**** Dataset excerpts ****

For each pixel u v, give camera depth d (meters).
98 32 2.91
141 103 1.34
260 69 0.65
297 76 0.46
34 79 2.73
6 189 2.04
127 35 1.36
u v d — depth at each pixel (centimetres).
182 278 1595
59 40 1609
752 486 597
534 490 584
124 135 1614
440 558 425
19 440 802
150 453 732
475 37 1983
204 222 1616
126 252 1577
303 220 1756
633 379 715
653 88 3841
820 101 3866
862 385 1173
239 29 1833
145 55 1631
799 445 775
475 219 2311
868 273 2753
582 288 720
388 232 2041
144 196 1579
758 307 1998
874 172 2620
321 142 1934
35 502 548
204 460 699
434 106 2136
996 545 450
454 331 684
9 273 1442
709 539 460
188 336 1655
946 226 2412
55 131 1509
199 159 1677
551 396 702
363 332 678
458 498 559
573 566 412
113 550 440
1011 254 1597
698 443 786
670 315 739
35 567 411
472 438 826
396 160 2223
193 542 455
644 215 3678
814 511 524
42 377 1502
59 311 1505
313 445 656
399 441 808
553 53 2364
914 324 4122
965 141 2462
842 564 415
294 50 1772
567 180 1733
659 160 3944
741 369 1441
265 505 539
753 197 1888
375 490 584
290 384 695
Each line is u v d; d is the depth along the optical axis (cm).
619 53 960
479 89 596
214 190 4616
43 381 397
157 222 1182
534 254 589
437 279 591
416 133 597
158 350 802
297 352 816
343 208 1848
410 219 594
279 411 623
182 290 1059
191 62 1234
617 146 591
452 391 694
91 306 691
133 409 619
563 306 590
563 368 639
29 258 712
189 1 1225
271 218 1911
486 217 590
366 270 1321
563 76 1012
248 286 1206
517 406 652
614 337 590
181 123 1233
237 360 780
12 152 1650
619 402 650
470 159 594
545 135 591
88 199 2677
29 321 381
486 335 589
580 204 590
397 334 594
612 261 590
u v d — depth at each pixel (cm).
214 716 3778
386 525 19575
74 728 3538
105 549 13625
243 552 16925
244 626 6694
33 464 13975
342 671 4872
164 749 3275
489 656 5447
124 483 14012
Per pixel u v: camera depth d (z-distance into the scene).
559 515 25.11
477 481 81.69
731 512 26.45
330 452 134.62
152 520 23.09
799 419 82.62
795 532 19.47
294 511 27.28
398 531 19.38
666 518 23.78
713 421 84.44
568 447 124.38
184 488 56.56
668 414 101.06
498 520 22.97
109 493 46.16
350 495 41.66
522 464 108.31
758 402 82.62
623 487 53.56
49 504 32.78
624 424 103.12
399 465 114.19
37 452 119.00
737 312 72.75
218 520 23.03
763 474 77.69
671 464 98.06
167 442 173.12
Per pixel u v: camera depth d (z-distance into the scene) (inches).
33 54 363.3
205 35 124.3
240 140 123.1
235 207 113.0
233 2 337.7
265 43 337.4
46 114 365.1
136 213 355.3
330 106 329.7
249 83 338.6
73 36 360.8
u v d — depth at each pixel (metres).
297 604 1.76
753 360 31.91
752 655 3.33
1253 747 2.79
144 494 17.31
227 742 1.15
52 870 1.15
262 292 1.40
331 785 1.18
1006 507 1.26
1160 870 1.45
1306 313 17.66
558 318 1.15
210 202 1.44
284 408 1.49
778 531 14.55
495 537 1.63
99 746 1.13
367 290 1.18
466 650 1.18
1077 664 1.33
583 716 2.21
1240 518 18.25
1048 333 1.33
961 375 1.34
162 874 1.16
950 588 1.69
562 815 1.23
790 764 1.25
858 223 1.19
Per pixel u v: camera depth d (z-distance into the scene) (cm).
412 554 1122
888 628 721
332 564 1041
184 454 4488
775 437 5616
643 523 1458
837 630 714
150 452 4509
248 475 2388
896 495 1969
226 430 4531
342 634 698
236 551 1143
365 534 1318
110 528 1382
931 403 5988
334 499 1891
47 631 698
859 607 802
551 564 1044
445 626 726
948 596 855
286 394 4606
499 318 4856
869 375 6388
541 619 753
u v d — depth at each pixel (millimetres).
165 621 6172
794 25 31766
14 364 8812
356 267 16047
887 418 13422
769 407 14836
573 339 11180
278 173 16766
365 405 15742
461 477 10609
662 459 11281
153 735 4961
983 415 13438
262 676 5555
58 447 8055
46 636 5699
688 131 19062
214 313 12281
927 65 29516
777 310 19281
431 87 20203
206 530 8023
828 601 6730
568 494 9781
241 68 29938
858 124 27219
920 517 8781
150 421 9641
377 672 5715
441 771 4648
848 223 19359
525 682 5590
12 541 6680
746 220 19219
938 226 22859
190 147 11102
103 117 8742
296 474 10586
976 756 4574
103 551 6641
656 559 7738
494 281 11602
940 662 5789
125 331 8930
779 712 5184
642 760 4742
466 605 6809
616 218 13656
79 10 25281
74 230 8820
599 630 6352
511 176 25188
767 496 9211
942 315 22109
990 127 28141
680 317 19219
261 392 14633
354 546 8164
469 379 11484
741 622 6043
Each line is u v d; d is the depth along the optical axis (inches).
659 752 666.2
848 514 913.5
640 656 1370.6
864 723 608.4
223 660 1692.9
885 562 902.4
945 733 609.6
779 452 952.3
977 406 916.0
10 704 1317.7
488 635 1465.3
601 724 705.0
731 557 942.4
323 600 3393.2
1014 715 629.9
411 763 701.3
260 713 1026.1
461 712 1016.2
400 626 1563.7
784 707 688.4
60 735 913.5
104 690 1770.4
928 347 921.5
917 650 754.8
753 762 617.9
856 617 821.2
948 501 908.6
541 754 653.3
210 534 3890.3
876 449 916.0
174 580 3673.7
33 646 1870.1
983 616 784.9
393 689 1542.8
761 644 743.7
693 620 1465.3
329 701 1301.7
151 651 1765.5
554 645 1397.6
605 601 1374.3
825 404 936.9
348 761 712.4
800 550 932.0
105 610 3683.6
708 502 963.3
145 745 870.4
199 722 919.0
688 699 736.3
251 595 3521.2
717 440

****

◆ **What this task involves**
Would you transcribe all of the data, keeping each line exact?

◆ **Task response**
For each pixel u v, give camera depth d (meters).
98 32 2.91
141 103 1.34
260 69 0.65
297 76 0.46
34 79 2.73
6 189 2.04
127 35 1.36
u v d — depth at each pixel (centimetres).
182 278 1595
59 40 1609
752 486 597
534 490 584
124 135 1614
440 558 425
19 440 802
150 453 732
475 37 1983
204 222 1616
126 252 1577
303 220 1756
633 379 715
653 88 3841
820 101 3866
862 385 1173
239 29 1833
145 55 1631
799 445 775
475 219 2311
868 273 2753
582 288 720
388 232 2041
144 196 1579
758 307 1998
874 172 2620
321 142 1934
35 502 548
204 460 699
434 106 2136
996 545 450
454 331 684
9 273 1442
709 539 460
188 336 1655
946 226 2412
55 131 1509
199 159 1677
551 396 702
363 332 678
458 498 559
573 566 412
113 550 440
1011 254 1597
698 443 786
670 315 739
35 567 411
472 438 826
396 160 2223
193 542 455
644 215 3678
814 511 524
42 377 1502
59 311 1505
313 445 656
399 441 808
553 53 2364
914 324 4122
965 141 2462
842 564 415
294 50 1772
567 180 1733
659 160 3944
741 369 1441
265 505 539
753 197 1888
375 490 584
290 384 695
Each line is u v d; d is the depth along the optical axis (cm).
619 53 960
479 89 596
214 190 4616
43 381 397
157 222 1182
534 254 589
437 279 591
416 133 597
158 350 802
297 352 816
343 208 1848
410 219 594
279 411 623
182 290 1059
191 62 1234
617 146 591
452 391 694
91 306 691
133 409 619
563 306 590
563 368 639
29 258 712
189 1 1225
271 218 1911
486 217 590
366 270 1321
563 76 1012
248 286 1206
517 406 652
614 337 590
181 123 1233
237 360 780
12 152 1650
619 402 650
470 159 594
545 135 591
88 199 2677
29 321 381
486 335 589
580 204 590
397 334 594
612 261 590
u v d — depth at each pixel (cm).
214 716 3778
386 525 19575
74 728 3538
105 549 13625
243 552 16925
244 626 6694
33 464 13975
342 671 4872
164 749 3275
489 656 5447
124 483 14012
Per pixel u v: camera depth d (z-distance into the scene).
559 515 25.11
477 481 81.69
731 512 26.45
330 452 134.62
152 520 23.09
799 419 82.62
795 532 19.47
294 511 27.28
398 531 19.38
666 518 23.78
713 421 84.44
568 447 124.38
184 488 56.56
668 414 101.06
498 520 22.97
109 493 46.16
350 495 41.66
522 464 108.31
758 402 82.62
623 487 53.56
49 504 32.78
624 424 103.12
399 465 114.19
37 452 119.00
737 312 72.75
218 520 23.03
763 474 77.69
671 464 98.06
167 442 173.12
Per pixel u v: camera depth d (z-distance into the scene) (inches).
33 54 363.3
205 35 124.3
240 140 123.1
235 207 113.0
233 2 337.7
265 43 337.4
46 114 365.1
136 213 355.3
330 106 329.7
249 83 338.6
73 36 360.8
u v d — depth at each pixel (metres).
297 604 1.76
753 360 31.91
752 655 3.33
1253 747 2.79
144 494 17.31
227 742 1.15
52 870 1.15
262 292 1.40
331 785 1.18
1006 507 1.26
1160 870 1.45
1306 313 17.66
558 318 1.15
210 202 1.44
284 408 1.49
778 531 14.55
495 537 1.63
99 746 1.13
367 290 1.18
466 650 1.18
1077 664 1.33
583 716 2.21
1240 518 18.25
1048 333 1.33
961 375 1.34
162 874 1.16
950 588 1.69
562 815 1.23
790 764 1.25
858 223 1.19
Per pixel u v: camera depth d (z-distance into the scene) (cm).
412 554 1122
888 628 721
332 564 1041
184 454 4488
775 437 5616
643 523 1458
837 630 714
150 452 4509
248 475 2388
896 495 1969
226 430 4531
342 634 698
236 551 1143
365 534 1318
110 528 1382
931 403 5988
334 499 1891
47 631 698
859 607 802
551 564 1044
445 626 726
948 596 855
286 394 4606
499 318 4856
869 375 6388
541 619 753
u v d — depth at each pixel (millimetres).
165 621 6172
794 25 31766
14 364 8812
356 267 16047
887 418 13422
769 407 14836
573 339 11180
278 173 16766
365 405 15742
461 477 10609
662 459 11281
153 735 4961
983 415 13438
262 676 5555
58 447 8055
46 636 5699
688 131 19062
214 313 12281
927 65 29516
777 310 19281
431 87 20203
206 530 8023
828 601 6730
568 494 9781
241 68 29938
858 124 27219
920 517 8781
150 421 9641
377 672 5715
441 771 4648
848 223 19359
525 682 5590
12 541 6680
746 220 19219
938 226 22859
190 147 11102
103 117 8742
296 474 10586
976 756 4574
103 551 6641
656 559 7738
494 281 11602
940 662 5789
125 331 8930
779 712 5184
642 760 4742
466 605 6809
616 218 13656
79 10 25281
74 230 8820
599 630 6352
511 176 25188
767 496 9211
942 315 22109
990 127 28141
680 317 19219
261 392 14633
354 546 8164
469 379 11484
741 622 6043
Each line is u v d; d is the depth along the optical axis (inches).
659 752 666.2
848 514 913.5
640 656 1370.6
864 723 608.4
223 660 1692.9
885 562 902.4
945 733 609.6
779 452 952.3
977 406 916.0
10 704 1317.7
488 635 1465.3
601 724 705.0
731 557 942.4
323 600 3393.2
1014 715 629.9
411 763 701.3
260 713 1026.1
461 712 1016.2
400 626 1563.7
784 707 688.4
60 735 913.5
104 690 1770.4
928 347 921.5
917 650 754.8
753 762 617.9
856 617 821.2
948 501 908.6
541 754 653.3
210 534 3890.3
876 449 916.0
174 580 3673.7
33 646 1870.1
983 616 784.9
393 689 1542.8
761 644 743.7
693 620 1465.3
329 701 1301.7
151 651 1765.5
554 645 1397.6
605 601 1374.3
825 404 936.9
348 761 712.4
800 550 932.0
105 610 3683.6
708 502 963.3
145 745 870.4
199 722 919.0
688 699 736.3
251 595 3521.2
717 440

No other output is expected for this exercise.